Determinado a fomentar o afroempreendedorismo no país, o Sebrae realizou um grande estudo sobre o tema há dois anos. O levantamento revelou um quadro alarmante: os empreendedores negros ganham menos, têm menos escolaridade, são donos de empresas menores, trabalham mais sozinhos — ou seja, tendem a não contratar ninguém — e contribuem menos para a Previdência. O estudo também identificou que pretos e pardos representam 52% dos empreendedores brasileiros, considerando tanto os empregadores quanto os que ganham a vida por conta própria.

Na época da pesquisa, a disparidade de renda era significativa: enquanto empreendedores negros declaravam renda média mensal de r$ 2.079, os brancos ganhavam R$ 3.040. A renda dos empreendedores negros, portanto, era 32% inferior, em média, à dos brancos. O levantamento também se debruçou sobre as diferenças dos ganhos em relação a raça e gênero. Concluiu-se que as mulheres negras têm a menor renda entre os empreendedores: R$ 1.852. Os homens negros, por sua vez, recebiam R$ 2.188, enquanto as mulheres brancas ganhavam R$2.706 e os homens brancos, R$ 3.231.

É importante destacar que as empreendedoras e os empreendedores negros movimentam R$ 1,7 trilhão por ano no Brasil. Esse dado foi calculado pelo estudo “Empreendedorismo negro no Brasil”, realizado pela aceleradora de empresários negros PretaHub, da Feira Preta, em parceria com o banco J.P. Morgan no Brasil e o Plano CDE (empresa de pesquisa e consultoria de avaliação de impacto especializada nas famílias das classes C, D e E no Brasil). Do total de pretos ou pardos que empreendem no país, as mulheres representam 52%.
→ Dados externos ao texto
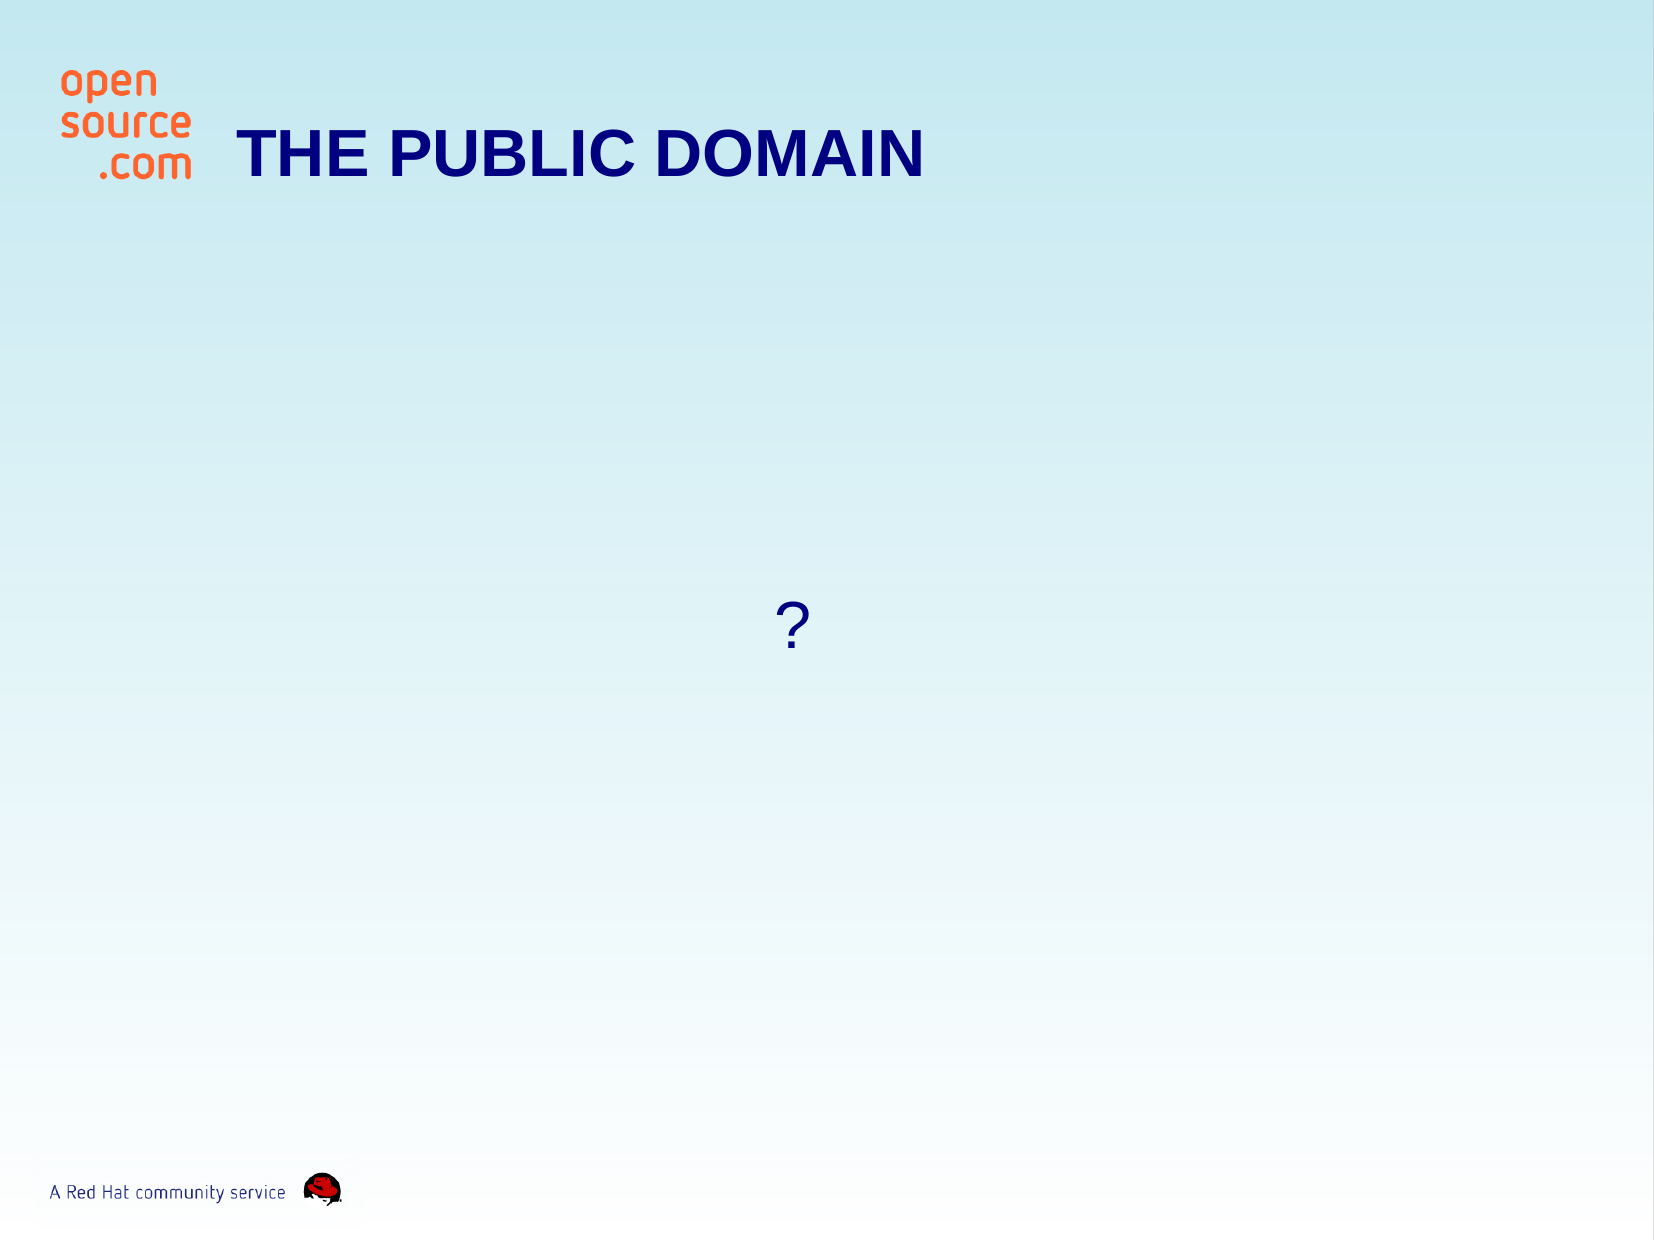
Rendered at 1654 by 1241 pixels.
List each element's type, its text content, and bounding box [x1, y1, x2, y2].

picture [0, 0, 1654, 1241]
subtitle ? [49, 102, 1538, 1148]
title THE PUBLIC DOMAIN [236, 56, 1654, 250]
Os desafios históricos do afroempreendedorismo são evidentes nos dados. Não por acaso, o que motiva 44,5% dos afrodescendentes a montar um negócio, de acordo com pesquisas internas do Sebrae, é a falta de emprego. Para efeito de comparação, esse motivo é apontado por apenas 28% dos homens brancos. A entidade aponta, no entanto, que o afroempreendedorismo está em alta, com cada vez mais oportunidades. Daí os esforços da instituição para fomentar o segmento por meio de ações voltadas exclusivamente para ele.

É negócio, não bico

Em março deste ano, o Sebrae montou um programa focado em empreendedorismo feminino, diversidade e inclusão. Das unidades estaduais da instituição, 24 já aderiram a ele. Isso se traduziu em 70 milhões de reais investidos em cursos, capacitações e consultorias, entre outras iniciativas, para alavancar o empreendedorismo de grupos sub-representados. “A meta, para 2025, é chegar a 90 milhões de reais e mobilizar todas as unidades do Sebrae no país”, diz Eraldo Ricardo dos Santos, gerente-adjunto de diversidade e inclusão da instituição. Ele lembra que muitos empreendedores negros enxergam seus negócios como bicos. “Dar fim a crenças limitantes é um dos desafios para ampliar o afroempreendedorismo no Brasil”, acrescenta.

Exemplos de resiliência

Casos de empreendedores negros que viraram referência — e têm muito a ensinar — não faltam. É o caso de Nina Silva, CEO e fundadora do Movimento Black Money, que tem o apoio do Sebrae. Criado em 2017, o hub de inovação tem o propósito de dar autonomia à comunidade negra, além de inseri-la na era digital. As ideias do ativista jamaicano Marcus Garvey (1887-1940) serviram de base para a ideologia que rege a companhia — em resumo, a empresa incentiva ao máximo a circulação de dinheiro dentro da própria comunidade negra.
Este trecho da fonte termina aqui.